There has been research examining the motion of cytoplasmic particles independent of the nature of the cytoplasm. In such an alternative approach, the aggregate random forces within the cell caused by motor proteins explain the non-Brownian motion of cytoplasmic constituents.
The cytosol is the portion of the cytoplasm not contained within membrane-bound organelles. Cytosol makes up about 70% of the cell volume and is a complex mixture of cytoskeleton filaments, dissolved molecules, and water. The cytosol's filaments include the protein filaments such as actin filaments and microtubules that make up the cytoskeleton, as well as soluble proteins and small structures such as ribosomes, proteasomes, and the mysterious vault complexes. The inner, granular and more fluid portion of the cytoplasm is referred to as endoplasm.
Due to this network of fibres and high concentrations of dissolved macromolecules, such as proteins, an effect called macromolecular crowding occurs and the cytosol does not act as an ideal solution. This crowding effect alters how the components of the cytosol interact with each other.

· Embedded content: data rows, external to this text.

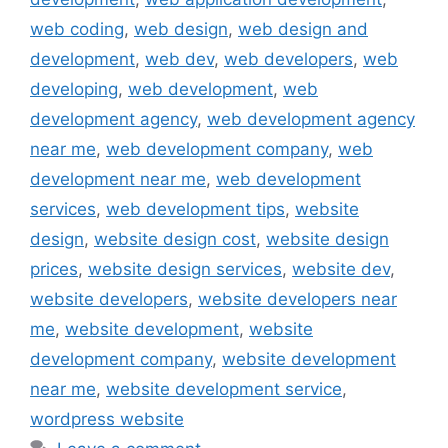
web coding
,
web design
,
web design and
development
,
web dev
,
web developers
,
web
developing
,
web development
,
web
development agency
,
web development agency
near me
,
web development company
,
web
development near me
,
web development
services
,
web development tips
,
website
design
,
website design cost
,
website design
prices
,
website design services
,
website dev
,
website developers
,
website developers near
me
,
website development
,
website
development company
,
website development
near me
,
website development service
,
wordpress website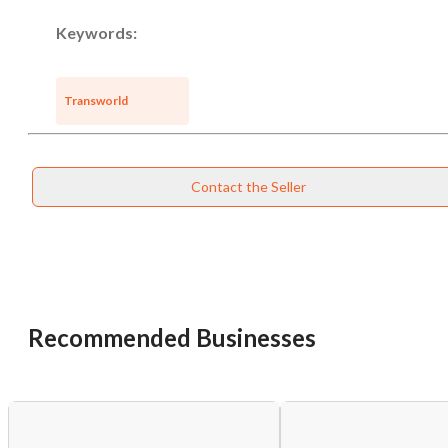
Keywords:
Transworld
Contact the Seller
Recommended Businesses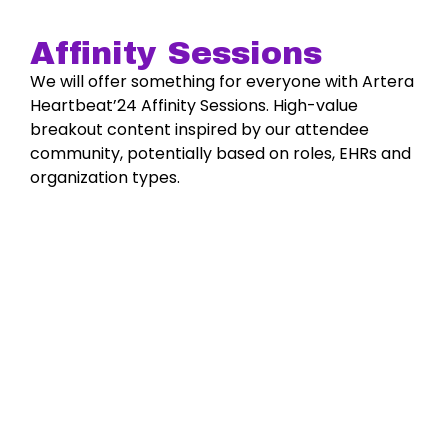
Affinity Sessions
We will offer something for everyone with Artera
Heartbeat’24 Affinity Sessions. High-value
breakout content inspired by our attendee
community, potentially based on roles, EHRs and
organization types.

Organelles (literally "little organs"), are usually membrane-bound structures inside the cell that have specific functions. Some major organelles that are suspended in the cytosol are the mitochondria, the endoplasmic reticulum, the Golgi apparatus, vacuoles, lysosomes, and in plant cells, chloroplasts.

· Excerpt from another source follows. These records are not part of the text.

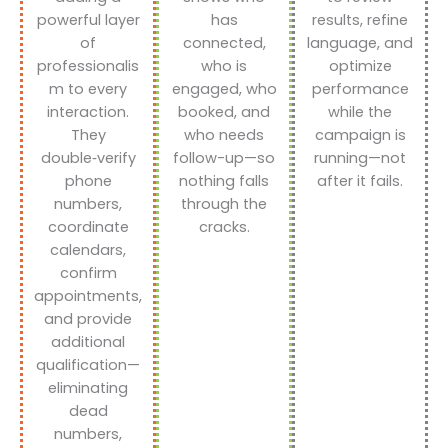
powerful layer
has
results, refine
of
connected,
language, and
professionalis
who is
optimize
m to every
engaged, who
performance
interaction.
booked, and
while the
They
who needs
campaign is
double‑verify
follow-up—so
running—not
phone
nothing falls
after it fails.
numbers,
through the
coordinate
cracks.
calendars,
confirm
appointments,
and provide
additional
qualification—
eliminating
dead
numbers,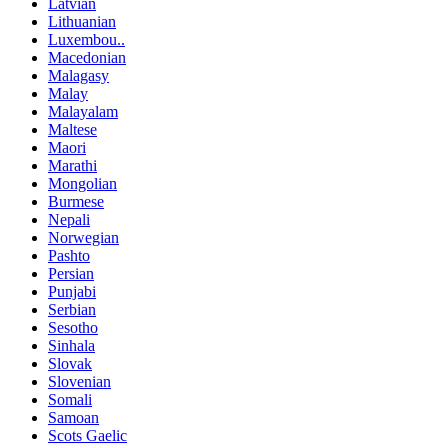
Latvian
Lithuanian
Luxembou..
Macedonian
Malagasy
Malay
Malayalam
Maltese
Maori
Marathi
Mongolian
Burmese
Nepali
Norwegian
Pashto
Persian
Punjabi
Serbian
Sesotho
Sinhala
Slovak
Slovenian
Somali
Samoan
Scots Gaelic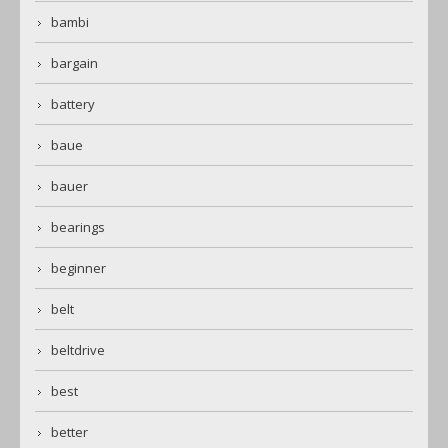
bambi
bargain
battery
baue
bauer
bearings
beginner
belt
beltdrive
best
better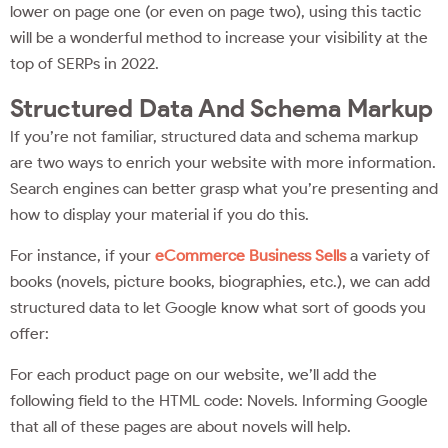
lower on page one (or even on page two), using this tactic
will be a wonderful method to increase your visibility at the
top of SERPs in 2022.
Structured Data And Schema Markup
If you’re not familiar, structured data and schema markup
are two ways to enrich your website with more information.
Search engines can better grasp what you’re presenting and
how to display your material if you do this.
For instance, if your
eCommerce Business Sells
a variety of
books (novels, picture books, biographies, etc.), we can add
structured data to let Google know what sort of goods you
offer:
For each product page on our website, we’ll add the
following field to the HTML code: Novels. Informing Google
that all of these pages are about novels will help.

The inclusions are small particles of insoluble substances suspended in the cytosol. A huge range of inclusions exist in different cell types, and range from crystals of calcium oxalate or silicon dioxide in plants, to granules of energy-storage materials such as starch, glycogen, or polyhydroxybutyrate. A particularly widespread example are lipid droplets, which are spherical droplets composed of lipids and proteins that are used in both prokaryotes and eukaryotes as a way of storing lipids such as fatty acids and sterols. Lipid droplets make up much of the volume of adipocytes, which are specialized lipid-storage cells, but they are also found in a range of other cell types.

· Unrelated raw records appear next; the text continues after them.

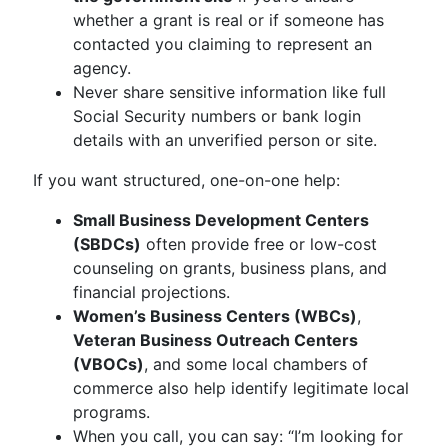
whether a grant is real or if someone has
contacted you claiming to represent an
agency.
Never share sensitive information like full
Social Security numbers or bank login
details with an unverified person or site.
If you want structured, one-on-one help:
Small Business Development Centers
(SBDCs)
often provide free or low-cost
counseling on grants, business plans, and
financial projections.
Women’s Business Centers (WBCs)
,
Veteran Business Outreach Centers
(VBOCs)
, and some local chambers of
commerce also help identify legitimate local
programs.
When you call, you can say: “I’m looking for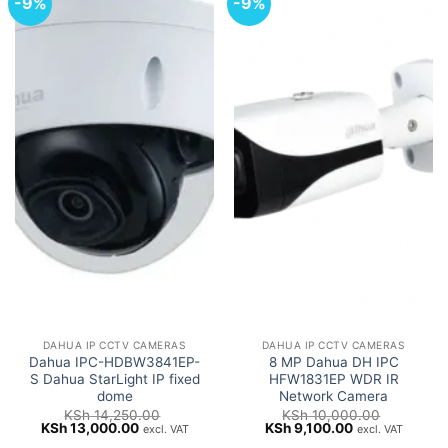
-9%
-9%
DAHUA IP CCTV CAMERAS
DAHUA IP CCTV CAMERAS
Dahua IPC-HDBW3841EP-
8 MP Dahua DH IPC
S Dahua StarLight IP fixed
HFW1831EP WDR IR
dome
Network Camera
KSh
14,250.00
KSh
10,000.00
Original
Current
Original
Current
KSh
13,000.00
KSh
9,100.00
excl. VAT
excl. VAT
price
price
price
price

The cytoplasm, mitochondria and most organelles are contributions to the cell from the maternal gamete. Contrary to the older information that disregards any notion of the cytoplasm being active, new research has shown it to be in control of movement and flow of nutrients in and out of the cell by viscoplastic behavior and a measure of the reciprocal rate of bond breakage within the cytoplasmic network.
The material properties of the cytoplasm remain an ongoing investigation. Recent measurements using force spectrum microscopy reveal that the cytoplasm can be likened to an elastic solid, rather than a viscoelastic fluid.